**Set exercise**. Pick up the post about the Queen Square memorial planter at the point where it stops, and continue it.

**Selected extract**.

══════════

I found a poetopographical monument I’d not seen before as I passed through Queen Square Gardens yesterday. This one made me wince, and think. Queen Square is the famous former address of Faber and Faber, formerly poetry-edited by T.S. Eliot at Russell Square, now based at Bloomsbury House, Great Russell Street.

The ‘memorial planter’ was erected to celebrate the Silver Jubilee in 1977, and because it was in the proximity of the publisher, someone had the mawkish idea of including lyrical tributes from the two outstanding Faber poets of the era, Philip Larkin and Ted Hughes. The Larkin is semi-visible in the above photograph. It is attributed to ‘Larkin’. The full quatrain reads:

In times when nothing stood
But worsened or grew strange
There was one constant good:
She did not change

The Hughes quatrain is also attributed merely to ‘Hughes’ and reads as follows:

A soul is a wheel
A nation’s a soul
With a crown for a hub
To keep it whole

It seems as if the verses were specially commissioned. If they are quoted from other works, I’m glad to say I haven’t read them. The sentiments are unpalatable. The Larkin is something you regularly hear from monarchists i.e. that through the bloody chaos of modern English history, Elizabeth II is the fixed star, a reassuring portent, a symbol of constancy. The Hughes is more cod-mystical, more redolent of the vomitarium. Hard to believe ‘The Incredible Hulk’ could have come up with it.

══════════

Data items:
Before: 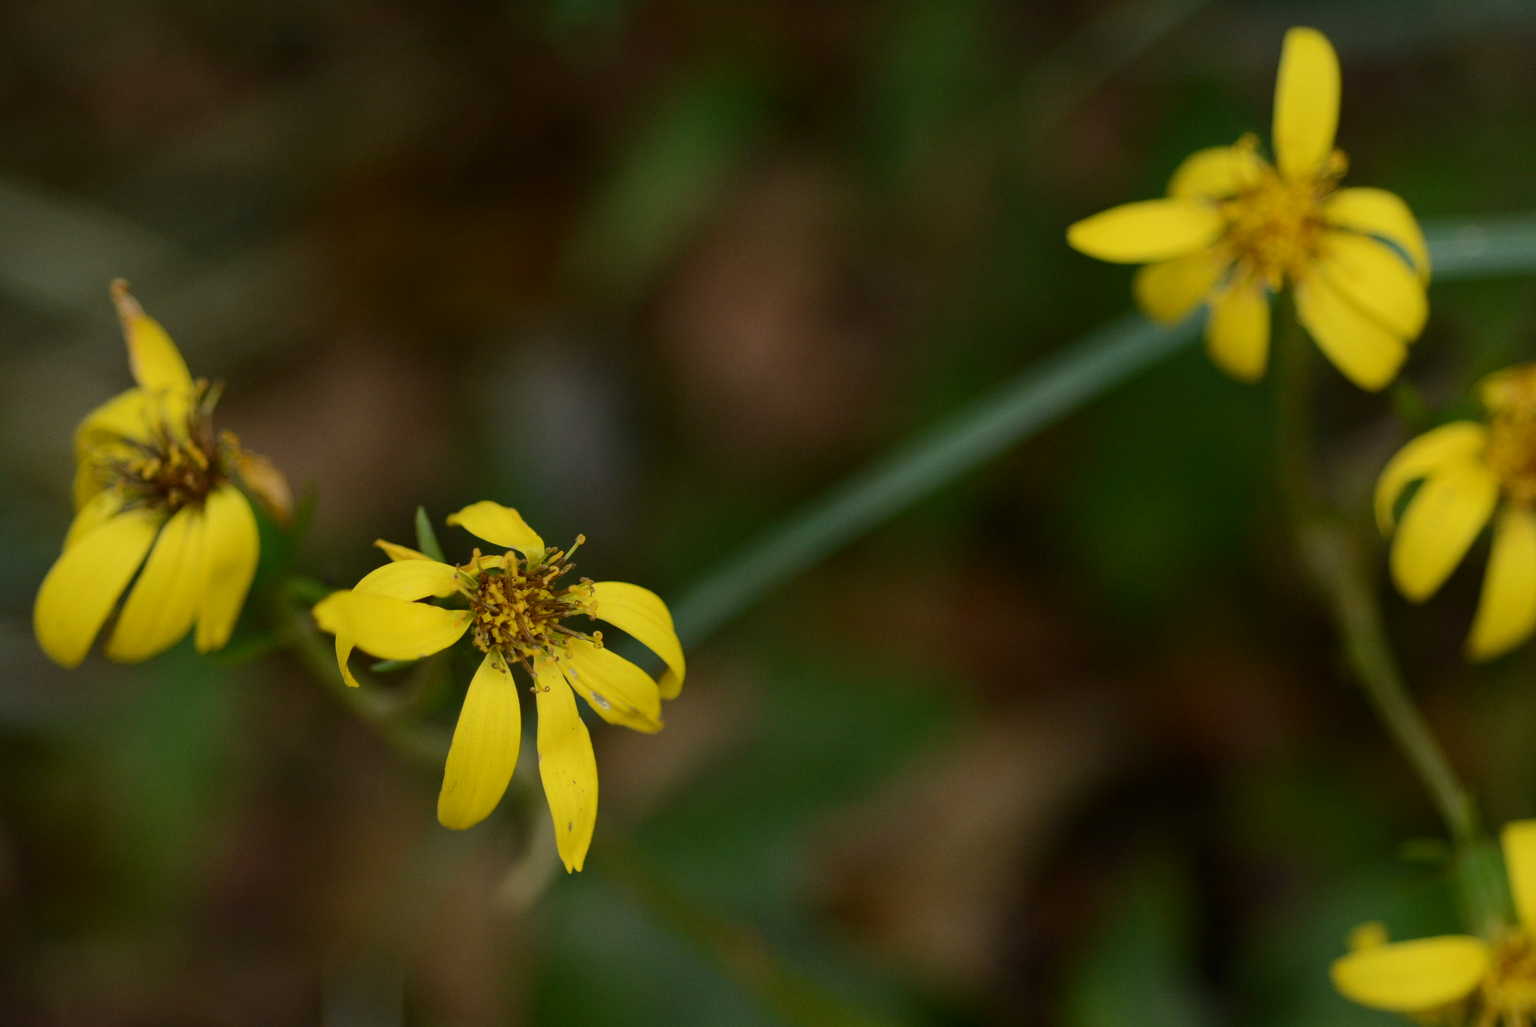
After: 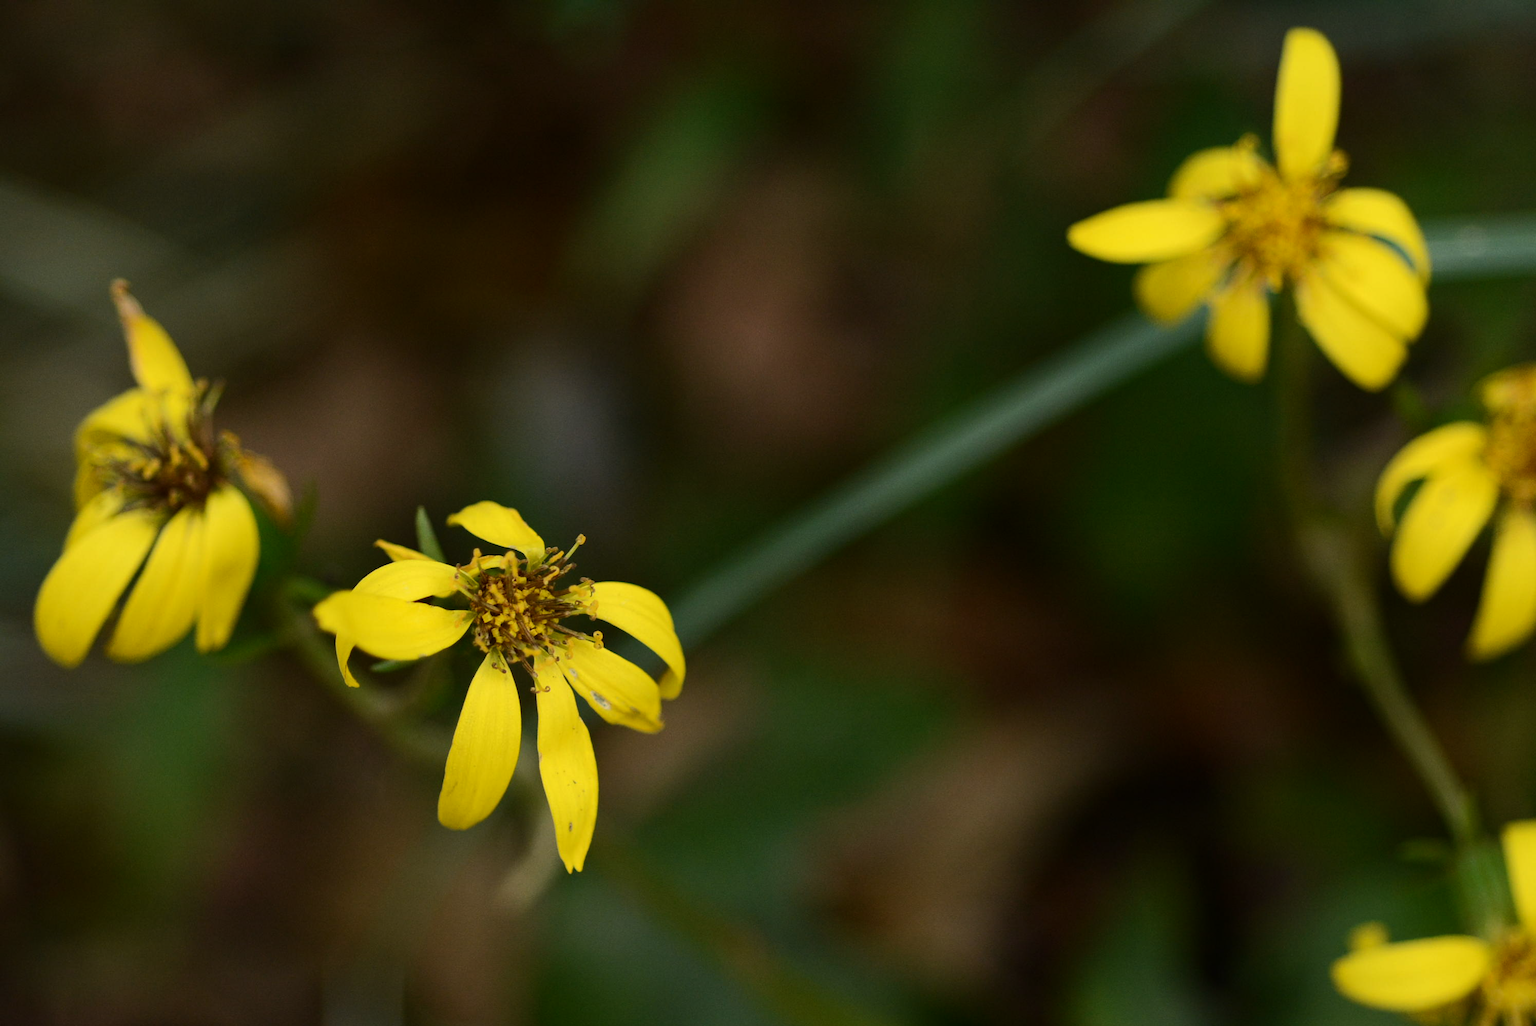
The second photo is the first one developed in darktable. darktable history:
tone equalizer: -8 EV -0.426 EV, -7 EV -0.418 EV, -6 EV -0.295 EV, -5 EV -0.184 EV, -3 EV 0.251 EV, -2 EV 0.33 EV, -1 EV 0.384 EV, +0 EV 0.427 EV, edges refinement/feathering 500, mask exposure compensation -1.57 EV, preserve details no
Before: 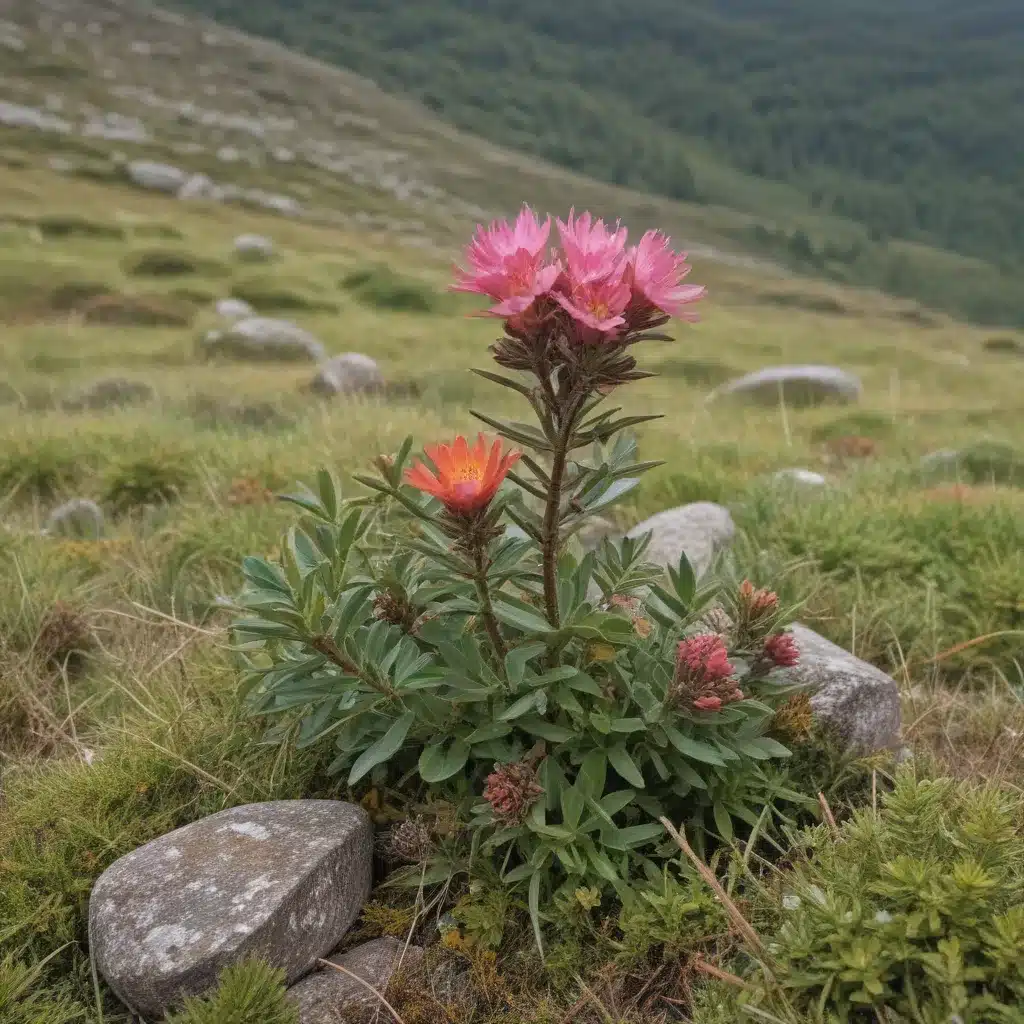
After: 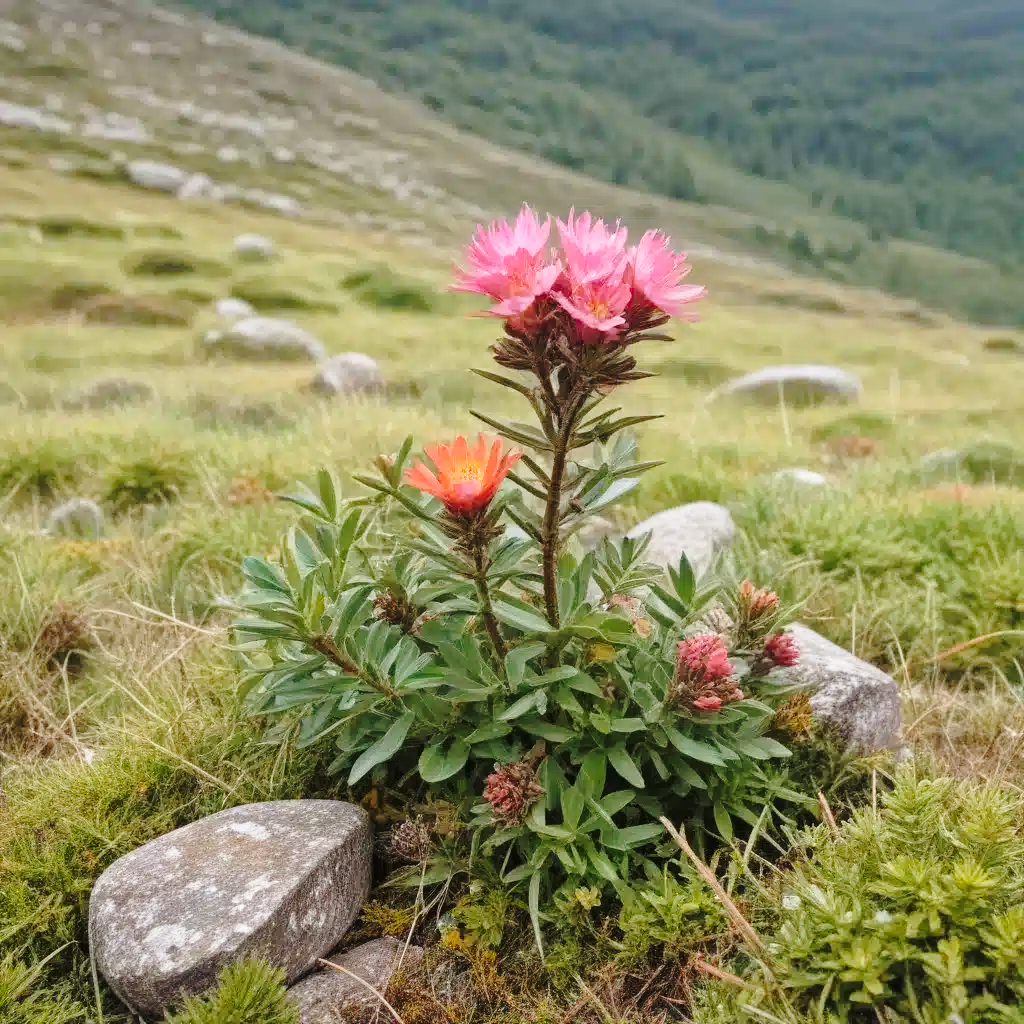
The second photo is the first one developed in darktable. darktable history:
exposure: compensate exposure bias true, compensate highlight preservation false
base curve: curves: ch0 [(0, 0) (0.036, 0.037) (0.121, 0.228) (0.46, 0.76) (0.859, 0.983) (1, 1)], preserve colors none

══════════

**In response**.
The discovery of this embarrassing, overweening plot confirmed my suspicion – is indeed public evidence – that Faber and Faber is a monarchist press, one which serves to uphold the ‘courtly tradition’ of English poetry, a brilliant tradition which includes poets as diverse as Chaucer, Skelton, Shakespeare, Rochester, not to mention the ‘individual talent’ of the arch-royalist T.S. Eliot, prodigal son of the New Englanders returned home.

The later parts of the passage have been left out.